Sunday, September 20, 2009

Do you want to know a (therapy) secret?

Most people have no concept of how to be a patient in psychotherapy, and how could they?  In any other medical practice your role is more or less passive, you describe your symptoms and the doctor makes them go away. In therapy there isn’t a singular consensus on how therapy works, or what it can do. That the process requires your blind faith and resembles voodoo doesn’t make it any easier for the patient to actively engage, challenge, and utilize the therapy. Did you know that it’s the patient who determines the extent of the success of the treatment (according to the APA, successful therapy is due to “patient factors” rather than “therapist factors”)? The best metaphor that I can come up with is that you don’t lay the hammer next to nail and expect the obvious to unfold without some sort of involvement on your part. So much if this is on you, but it can’t happen without the hammer, nail, and the action between the two.
Therapy is expensive, it’s difficult, confusing, oftentimes involves pain and loss, but in the right hands it does amazing life-altering things. Do you know how to get the most out of therapy?
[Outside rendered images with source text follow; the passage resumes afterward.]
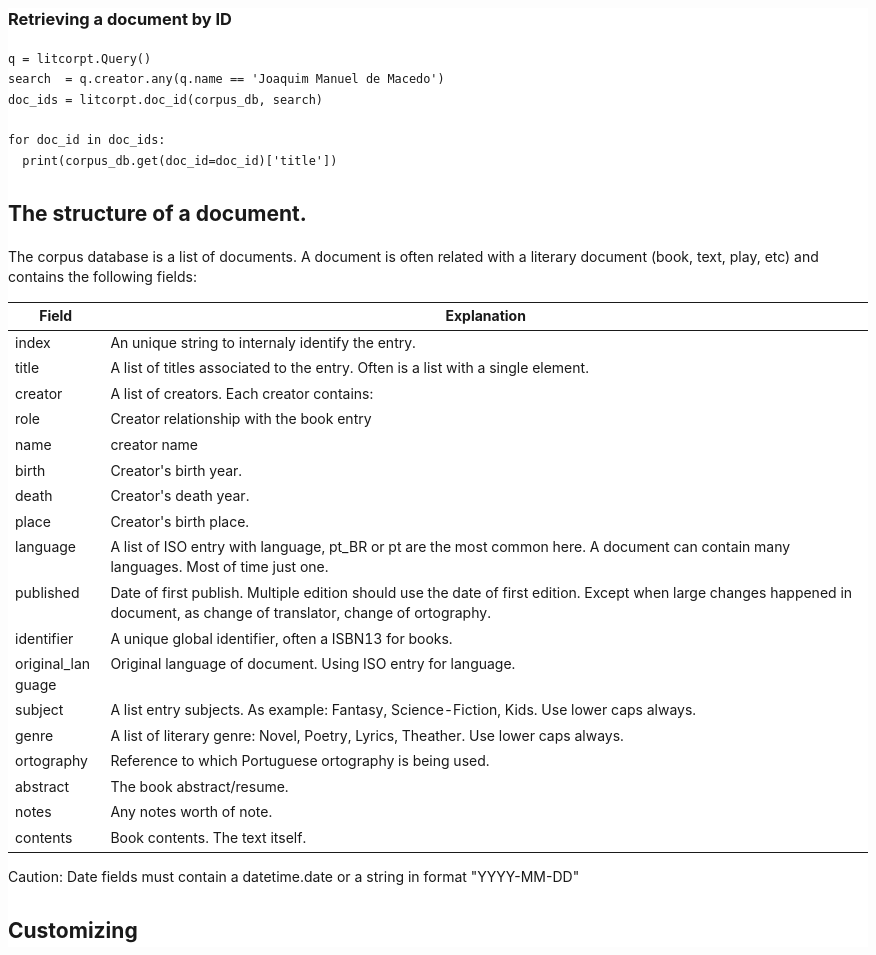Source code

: ### Retrieving a document by ID

```
q = litcorpt.Query()
search  = q.creator.any(q.name == 'Joaquim Manuel de Macedo')
doc_ids = litcorpt.doc_id(corpus_db, search)

for doc_id in doc_ids:
  print(corpus_db.get(doc_id=doc_id)['title'])
```

## The structure of a document.

The corpus database is a list of documents. A document is often related with a
literary document (book, text, play, etc) and contains the following fields:

|   Field          |                  Explanation                             |
|------------------|----------------------------------------------------------|
| index            | An unique string to internaly identify the entry.        |
| title            | A list of titles associated to the entry. Often is a list with a single element. |
| creator          | A list of creators. Each creator contains:               |
| role             | Creator relationship with the book entry                 |
| name             | creator name                                             |
| birth            | Creator's birth year.                                    |
| death            | Creator's death year.                                    |
| place            | Creator's birth place.                                   |
| language         | A list of ISO entry with language, pt_BR or pt are the most common here.  A document can contain many languages.  Most of time just one. |
| published        | Date of first publish. Multiple edition should use the date of first edition. Except when large changes happened in document, as change of translator, change of ortography. |
| identifier       | A unique global identifier, often a ISBN13 for books.    |
| original_language| Original language of document. Using ISO entry for language. |
| subject          | A list entry subjects. As example: Fantasy, Science-Fiction, Kids.  Use lower caps always. |
| genre            | A list of literary genre: Novel, Poetry, Lyrics, Theather.  Use lower caps always. |
| ortography       | Reference to which Portuguese ortography is being used.  |
| abstract         | The book abstract/resume.                                |
| notes            | Any notes worth of note.                                 |
| contents         | Book contents. The text itself.                          |

Caution: Date fields must contain a datetime.date or a string in format "YYYY-MM-DD"

## Customizing
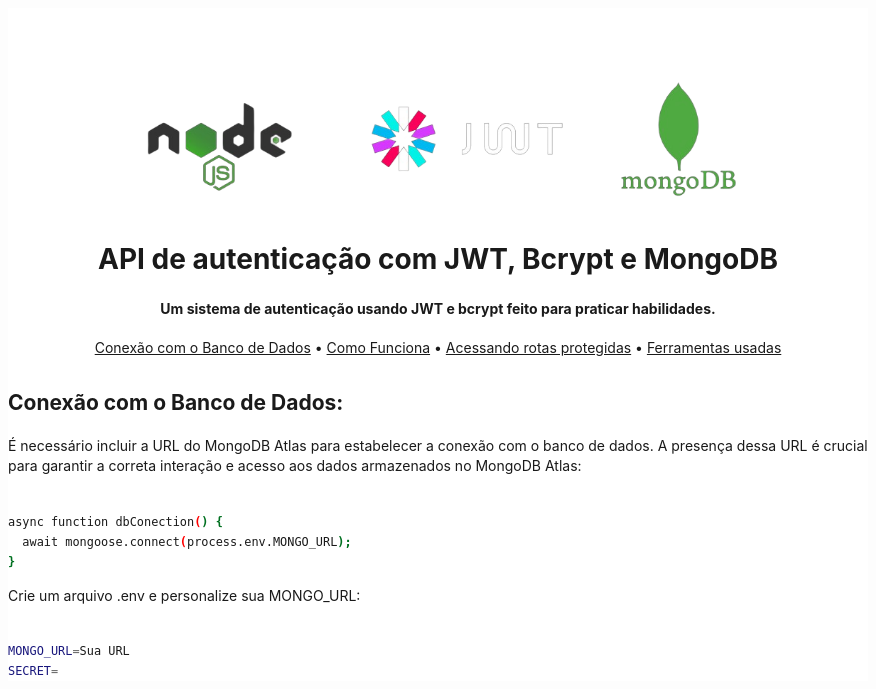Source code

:<h1 align="center">
  <br>
  <img src=./img/ban1.png width="700"></a>
  <br>
  API de autenticação com JWT, Bcrypt e MongoDB
  <br>
</h1>

<h4 align="center">Um sistema de autenticação usando JWT e bcrypt feito para praticar habilidades.</h4>

<p align="center">
  
</p>

<p align="center">
  <a href="#Conexão-com-o-Banco-de-Dados">Conexão com o Banco de Dados</a> 
  •
  <a href="#Como-funciona">Como Funciona</a> 
  •
  <a href="#Acessando-rotas-protegidas">Acessando rotas protegidas</a> 
  •
  <a href="#Ferramentas-usadas">Ferramentas usadas</a> 

</p>


## Conexão com o Banco de Dados:   

É necessário incluir a URL do MongoDB Atlas para estabelecer a conexão com o banco de dados. A presença dessa URL é crucial para garantir a correta interação e acesso aos dados armazenados no MongoDB Atlas:
```bash

async function dbConection() {
  await mongoose.connect(process.env.MONGO_URL);
}

```
Crie um arquivo .env e personalize sua MONGO_URL:

```bash

MONGO_URL=Sua URL
SECRET=

```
Do you even know what’s possible within each session?  Do you know if your therapist is any good? How do you know if you should go to therapy?
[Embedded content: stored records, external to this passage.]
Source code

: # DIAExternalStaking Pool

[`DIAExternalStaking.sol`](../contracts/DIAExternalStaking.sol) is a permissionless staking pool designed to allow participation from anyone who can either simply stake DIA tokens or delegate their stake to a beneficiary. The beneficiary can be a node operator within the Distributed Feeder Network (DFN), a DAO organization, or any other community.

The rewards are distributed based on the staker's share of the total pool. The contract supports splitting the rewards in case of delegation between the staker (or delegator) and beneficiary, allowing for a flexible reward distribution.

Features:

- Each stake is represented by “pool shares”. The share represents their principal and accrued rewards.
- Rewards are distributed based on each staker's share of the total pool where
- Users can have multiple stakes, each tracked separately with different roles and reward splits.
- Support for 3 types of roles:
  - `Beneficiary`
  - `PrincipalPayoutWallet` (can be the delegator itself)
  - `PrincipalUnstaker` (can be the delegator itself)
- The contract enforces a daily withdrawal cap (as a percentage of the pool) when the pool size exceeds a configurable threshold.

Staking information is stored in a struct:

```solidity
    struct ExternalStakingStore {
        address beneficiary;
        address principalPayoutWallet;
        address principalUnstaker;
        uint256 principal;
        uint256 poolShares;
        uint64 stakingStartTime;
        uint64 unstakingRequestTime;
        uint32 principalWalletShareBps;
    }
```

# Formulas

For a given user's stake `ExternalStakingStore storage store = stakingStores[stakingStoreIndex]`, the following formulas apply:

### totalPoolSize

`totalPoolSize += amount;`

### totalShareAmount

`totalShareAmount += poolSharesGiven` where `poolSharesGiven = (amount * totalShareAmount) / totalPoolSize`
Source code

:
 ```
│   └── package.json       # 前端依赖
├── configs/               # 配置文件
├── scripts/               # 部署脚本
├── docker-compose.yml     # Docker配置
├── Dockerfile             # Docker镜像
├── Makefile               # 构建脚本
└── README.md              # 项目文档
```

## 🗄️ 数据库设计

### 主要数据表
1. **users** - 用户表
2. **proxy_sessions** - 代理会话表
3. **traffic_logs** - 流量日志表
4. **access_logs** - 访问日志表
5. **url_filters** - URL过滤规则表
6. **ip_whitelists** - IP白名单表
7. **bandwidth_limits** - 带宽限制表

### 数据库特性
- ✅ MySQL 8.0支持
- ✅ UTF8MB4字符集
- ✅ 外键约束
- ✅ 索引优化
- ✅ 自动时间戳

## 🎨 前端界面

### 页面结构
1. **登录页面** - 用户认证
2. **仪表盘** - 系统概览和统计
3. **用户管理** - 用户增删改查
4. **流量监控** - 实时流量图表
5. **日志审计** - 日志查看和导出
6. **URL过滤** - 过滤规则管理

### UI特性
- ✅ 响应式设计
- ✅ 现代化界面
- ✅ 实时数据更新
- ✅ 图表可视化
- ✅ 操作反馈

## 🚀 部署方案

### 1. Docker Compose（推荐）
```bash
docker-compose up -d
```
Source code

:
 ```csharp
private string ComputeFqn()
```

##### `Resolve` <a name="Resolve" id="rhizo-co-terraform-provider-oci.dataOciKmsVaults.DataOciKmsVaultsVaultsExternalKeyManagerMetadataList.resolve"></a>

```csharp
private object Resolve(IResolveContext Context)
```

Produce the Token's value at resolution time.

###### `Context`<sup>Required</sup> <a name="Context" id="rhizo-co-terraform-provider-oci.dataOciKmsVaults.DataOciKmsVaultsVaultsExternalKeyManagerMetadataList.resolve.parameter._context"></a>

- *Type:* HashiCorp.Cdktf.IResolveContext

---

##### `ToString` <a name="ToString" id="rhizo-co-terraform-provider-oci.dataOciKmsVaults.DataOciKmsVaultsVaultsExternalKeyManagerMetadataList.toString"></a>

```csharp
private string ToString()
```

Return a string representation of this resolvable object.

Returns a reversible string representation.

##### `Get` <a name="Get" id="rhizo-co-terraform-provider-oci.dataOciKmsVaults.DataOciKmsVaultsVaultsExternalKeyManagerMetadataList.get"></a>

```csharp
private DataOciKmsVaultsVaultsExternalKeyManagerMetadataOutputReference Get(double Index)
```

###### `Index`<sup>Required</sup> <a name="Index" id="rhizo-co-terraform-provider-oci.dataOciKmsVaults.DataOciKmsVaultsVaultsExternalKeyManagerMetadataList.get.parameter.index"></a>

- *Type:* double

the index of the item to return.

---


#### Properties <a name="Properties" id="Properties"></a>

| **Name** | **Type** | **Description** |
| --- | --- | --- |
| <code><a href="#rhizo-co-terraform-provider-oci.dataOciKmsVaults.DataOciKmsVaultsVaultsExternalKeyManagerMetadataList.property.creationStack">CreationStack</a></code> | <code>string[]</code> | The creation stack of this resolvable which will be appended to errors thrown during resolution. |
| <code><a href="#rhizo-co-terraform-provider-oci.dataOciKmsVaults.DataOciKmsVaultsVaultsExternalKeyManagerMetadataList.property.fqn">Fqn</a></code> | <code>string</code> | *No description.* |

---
I rarely see patients maximize the therapy’s potential to facilitate healing, change in self-concept, and the discovery of a more authentic life without first having to fight through  resistance. Patients waste enormous amounts of time fighting against the therapy in a Herculean effort to remain passive, and forever locked into an expectation that the world change for them, rather than understand how impossibly hard they need to work to manifest the changes they seek. Patients often intervene against the therapist in an attempt to undermine their own therapy or reject the therapist at the expense of looking at the therapy itself as a way to communicate injury and discover a remedy. And too often, the patient fails their job on the most basic level; they aren’t informed consumers of the process. The more informed the patient the more powerful the therapy. As a therapist, I’m tired of seeing the process diluted by the patient when there is so much more a kind of potency available to them in the room.

But before we can get to that, there's this first thing to get to, and that's all about why you're here. What was happening the moment you decided to call and book a session, and then, what you want to come next? People make the call because they're in pain, and nothing gets done until that pain is addressed and there's some sense of hope about what happens next.